Those are tactics intended to allow audiences to enjoy the film. Marking with an X the characters every time one of Ahab’s men dies, and showing the map of the underground bunker as inserts, are both conventions borrowed from first-person shooter video games. Also, I think that the real-time, live broadcast format is the part where I’m the most competent; it maximizes the sense of realism as we progress through the story minute by minute, second by second, without time jump or ellipsis, and gives the feeling that the audiences and the main character are sharing the same space. Writing a scenario in this format is actually quite difficult. However, because this is the element I can do best, I think I’ll keep doing this in the future. Instead of being hell-bent on trying other styles or genres, I want to refine the kind of movies I do best.


It is the second time in a row you work with actor HA Jung-woo.
After The Terror, LIVE, I suggested we work together on whatever comes next. Because we have different dispositions, there is ironically a good compatibility when we work together. HA Jung-woo makes up for the elements I’m weaker at or that I cannot make work however I try. According to the script, Ahab was a mean character, extremely cold, but he portrayed him in a way that can elicit compassion from normal people. 

In many respects, this is a movie that seems to have many intersections with your debut feature, The Terror, LIVE.
That must probably be because I make the movies I want to watch. In terms of genres, I prefer thriller movies. When I was a student, one day I got to watch in class Alfred HITCHCOCK’s Rear Window, and it has influenced me in many ways. A man sitting at his window observing people living across the courtyard suddenly gets involved in a murder case. I was enticed by the concept of “a man seeing something different from his window” and applied it to both The Terror, LIVE and Take Point.
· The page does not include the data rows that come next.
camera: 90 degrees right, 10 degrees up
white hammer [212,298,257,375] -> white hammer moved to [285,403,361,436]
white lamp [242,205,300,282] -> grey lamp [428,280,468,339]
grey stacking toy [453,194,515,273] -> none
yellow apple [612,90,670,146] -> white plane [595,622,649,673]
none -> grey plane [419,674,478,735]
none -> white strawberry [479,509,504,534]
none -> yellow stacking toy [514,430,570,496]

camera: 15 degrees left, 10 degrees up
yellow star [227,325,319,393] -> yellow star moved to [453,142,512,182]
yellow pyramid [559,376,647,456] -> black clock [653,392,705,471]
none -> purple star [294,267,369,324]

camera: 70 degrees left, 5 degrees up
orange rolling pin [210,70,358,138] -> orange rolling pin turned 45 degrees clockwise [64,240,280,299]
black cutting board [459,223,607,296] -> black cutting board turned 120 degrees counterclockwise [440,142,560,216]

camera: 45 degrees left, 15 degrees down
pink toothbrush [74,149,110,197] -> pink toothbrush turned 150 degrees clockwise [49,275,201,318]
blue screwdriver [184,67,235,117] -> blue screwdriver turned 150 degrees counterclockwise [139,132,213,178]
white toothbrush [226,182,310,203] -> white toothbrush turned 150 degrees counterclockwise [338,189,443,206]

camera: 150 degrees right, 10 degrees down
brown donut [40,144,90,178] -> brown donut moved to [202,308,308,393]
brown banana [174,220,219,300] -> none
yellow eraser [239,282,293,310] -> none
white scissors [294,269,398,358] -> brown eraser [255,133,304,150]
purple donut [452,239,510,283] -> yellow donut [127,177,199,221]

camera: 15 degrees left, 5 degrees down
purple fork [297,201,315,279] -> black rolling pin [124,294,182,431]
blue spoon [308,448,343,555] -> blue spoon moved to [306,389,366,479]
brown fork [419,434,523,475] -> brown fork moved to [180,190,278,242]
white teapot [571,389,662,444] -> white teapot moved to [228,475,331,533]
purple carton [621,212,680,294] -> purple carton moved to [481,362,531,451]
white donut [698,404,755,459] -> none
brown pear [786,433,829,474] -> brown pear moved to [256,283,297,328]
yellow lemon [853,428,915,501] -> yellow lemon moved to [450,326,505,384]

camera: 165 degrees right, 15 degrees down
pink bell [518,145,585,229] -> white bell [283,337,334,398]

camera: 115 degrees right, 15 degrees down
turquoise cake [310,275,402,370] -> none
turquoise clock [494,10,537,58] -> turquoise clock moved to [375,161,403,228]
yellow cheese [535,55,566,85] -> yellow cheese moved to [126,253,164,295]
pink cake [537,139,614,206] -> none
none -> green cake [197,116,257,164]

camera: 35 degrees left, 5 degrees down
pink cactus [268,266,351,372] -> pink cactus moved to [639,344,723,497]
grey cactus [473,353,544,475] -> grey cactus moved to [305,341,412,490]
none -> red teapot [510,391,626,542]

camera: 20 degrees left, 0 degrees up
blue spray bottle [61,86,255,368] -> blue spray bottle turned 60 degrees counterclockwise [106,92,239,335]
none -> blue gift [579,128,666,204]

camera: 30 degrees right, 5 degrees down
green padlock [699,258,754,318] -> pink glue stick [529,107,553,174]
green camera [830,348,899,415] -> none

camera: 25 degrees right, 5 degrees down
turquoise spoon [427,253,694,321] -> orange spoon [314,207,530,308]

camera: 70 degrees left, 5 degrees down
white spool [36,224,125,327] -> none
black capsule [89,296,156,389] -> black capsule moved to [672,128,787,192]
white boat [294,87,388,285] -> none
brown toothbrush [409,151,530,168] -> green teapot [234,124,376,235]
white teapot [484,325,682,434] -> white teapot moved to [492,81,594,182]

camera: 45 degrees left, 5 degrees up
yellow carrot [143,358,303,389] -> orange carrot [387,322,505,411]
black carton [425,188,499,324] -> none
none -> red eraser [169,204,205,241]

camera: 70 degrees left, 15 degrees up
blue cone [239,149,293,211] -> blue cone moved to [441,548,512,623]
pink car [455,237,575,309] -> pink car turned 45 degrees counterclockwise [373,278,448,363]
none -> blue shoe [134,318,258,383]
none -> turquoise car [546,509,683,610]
Finally, is there anything you would like to say to your audience?
Since it’s my second long-feature film and it also took a lot of time to produce it, it’s true that I attempted a lot of things. But I think there is nothing much I can do now for this film. That said, I hope the viewers will see Ahab as a friend. As they spend time with him in the bunker, there may be moments where they will feel disappointed in him, or even won’t understand him. But I hope that, by the end, they will agree with his choices and they will be able to support him and root for him. If they can do that, it will make the movie a bit more enjoyable.